## Your goal
Write the next part of the Agda tutorial on propositional equality, picking up right after its final sentence.

Propositional Equality

Let us try to code the Natural Numbers ℕ (sometimes one writes Nat) from scratch.

{-# OPTIONS --without-K --safe #-}

module simplethms-1 where

For simplicity, let us just copy the definition from our experiments with the natural numbers:

data ℕ : Set where
  zero : ℕ
  suc : ℕ → ℕ

{-# BUILTIN NATURAL ℕ #-}

data 𝔹 : Set where
  t : 𝔹
  f : 𝔹

Let us define addition and Multiplication of natural numbers:

_+_ : ℕ → ℕ → ℕ
zero + m = m
suc n + m = suc (n + m)

_*_ : ℕ → ℕ → ℕ
zero * m = zero
suc n * m = m + (n * m)

We observed

n : ℕ, m : ℕ ⊢ (n + m) = (m + n) --Wrong!!!

because the equal sign = is what Agda uses for definitional equality.

For The notion of propositional equality we need a new type:

infix 4 _≡_  
data _≡_ {A : Set} (x : A) : A → Set  where
  instance refl : x ≡ x

This says that for x , y : A we have a type x ≡ y corresponding to (the proposition that) x is equal to y. We judge that there is a canonical term, refl, corresponding to the fact that x ≡ x.

So, let us try to prove that addition is commutative:

is-comm+ : ∀ (n m : ℕ) → n + m ≡ m + n
is-comm+ zero m = {!!}
is-comm+ suc n m = {!!}

The first hole computes to

m ≡ m + zero

where for the left-hand side we have zero + m = m definitionally. However, for the right-hand side, Agda doesn’t know how to proceed, unless we prove it ourselves:

+0 : ∀ (x : ℕ) → x + zero ≡ x
+0 zero = refl
+0 (suc x) rewrite +0 x = refl

in the last line we are using a rewrite rule: what we do is rewrite the goal. The term +0 x reduces the situation to one where we can use the reflexivity constructor.

## Material provided
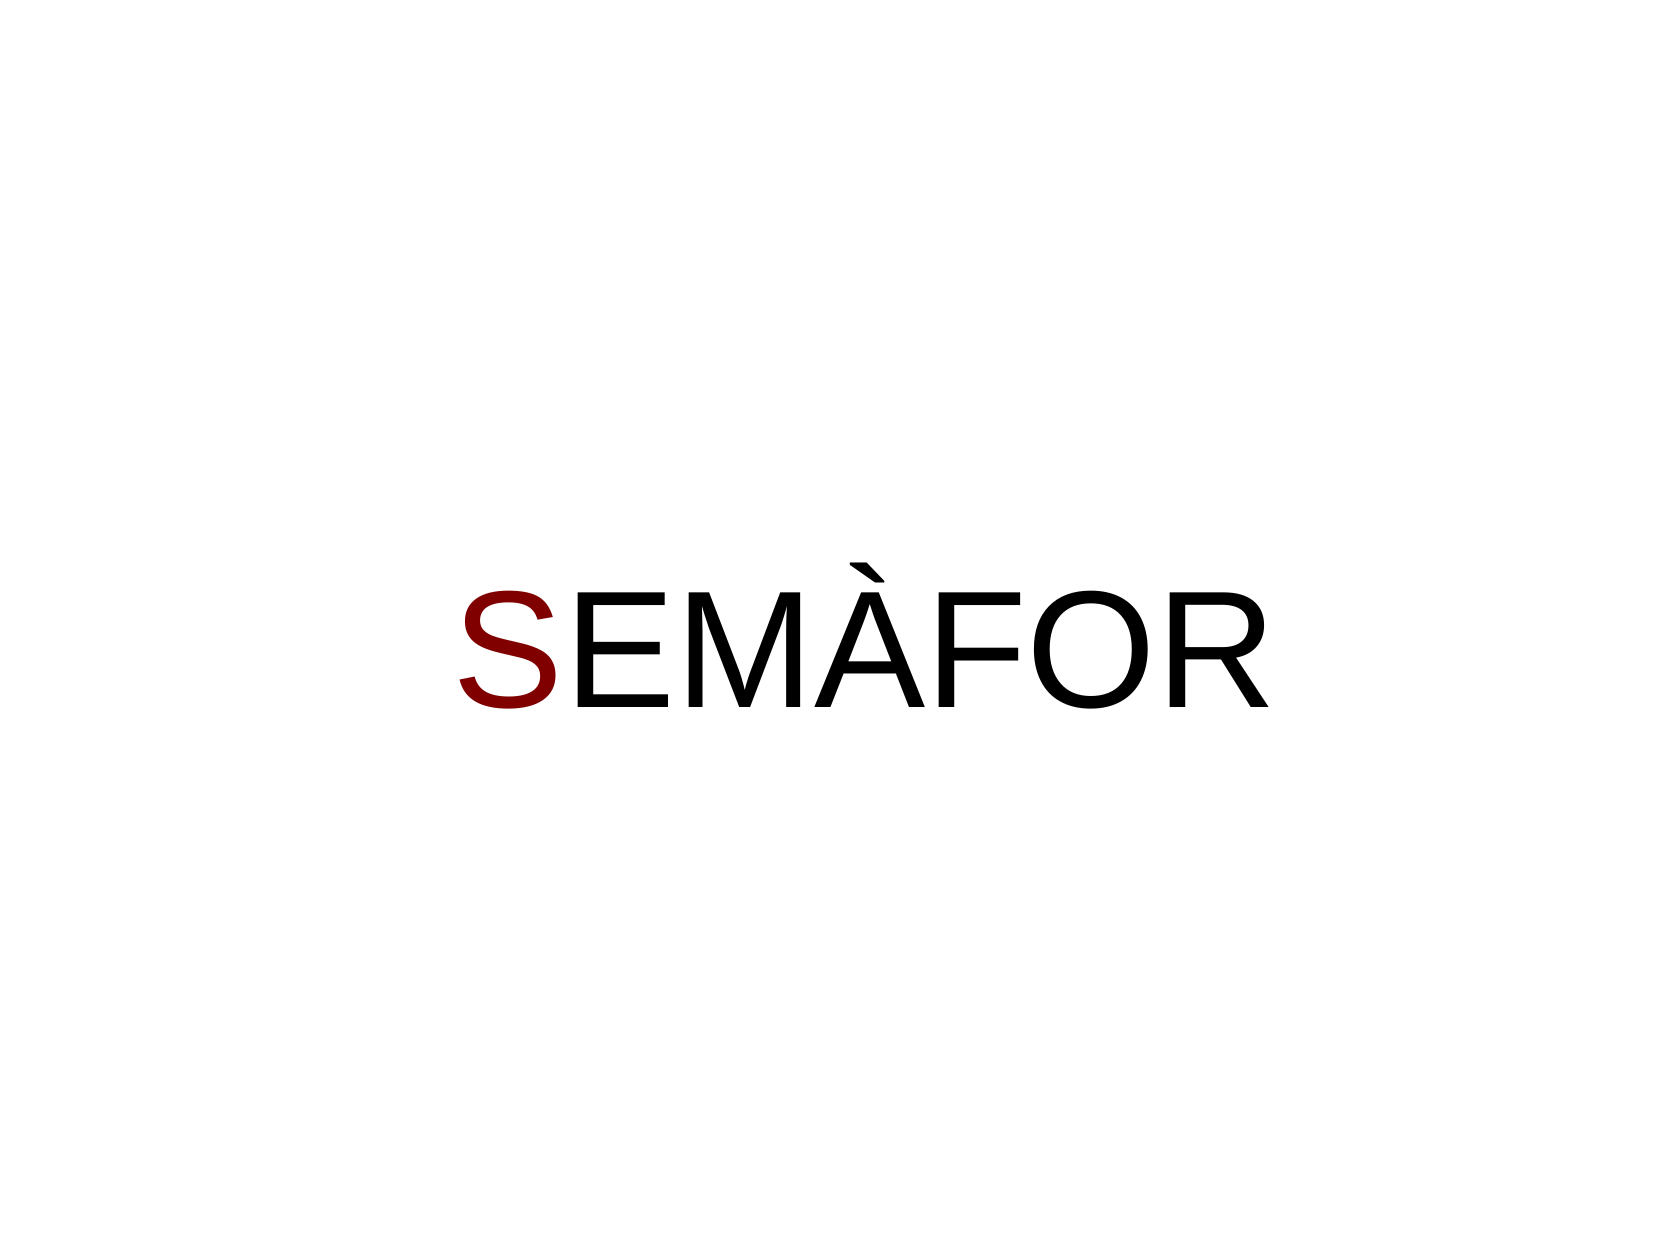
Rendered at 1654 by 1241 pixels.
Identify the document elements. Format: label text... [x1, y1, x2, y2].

list SEMÀFOR [82, 290, 1571, 1010]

## Exercise output
Also, the asymmetry in the definition of + causes x + suc y not to be definitionally equal to suc (x + y). Therefore we need another lemma to prove it:

+suc : ∀ (x y : ℕ) → x + suc y ≡ suc x + y
+suc zero y = refl
+suc (suc x) y rewrite +suc x y = refl

We have used the same technique to rewrite the goal in the last line.

Now, we can solve the first goal by using a rewrite with our first lemma.

is-comm+ : ∀ (n m : ℕ) → n + m ≡ m + n
is-comm+ zero m rewrite (+0 m) = refl

Similarly, we use the second lemma to deal with the successor case ¹. Here, we do a rewrite as above, but we need an additional step: after

is-comm+ (suc n) m rewrite +suc m n  = {!!}0

the goal is:

suc (n + m) ≡ suc (m + n)

and as you can see we have the exact statement we are proving wrapped in the suc constructor: a clear-cut case for recursively call the function is-comm+ itself, but with decreased argument:

is-comm+ (suc n) m rewrite +suc m n | is-comm+ n m = refl

The vertical bar in the above line denotes that we are rewriting using two rules (separated by the | sign).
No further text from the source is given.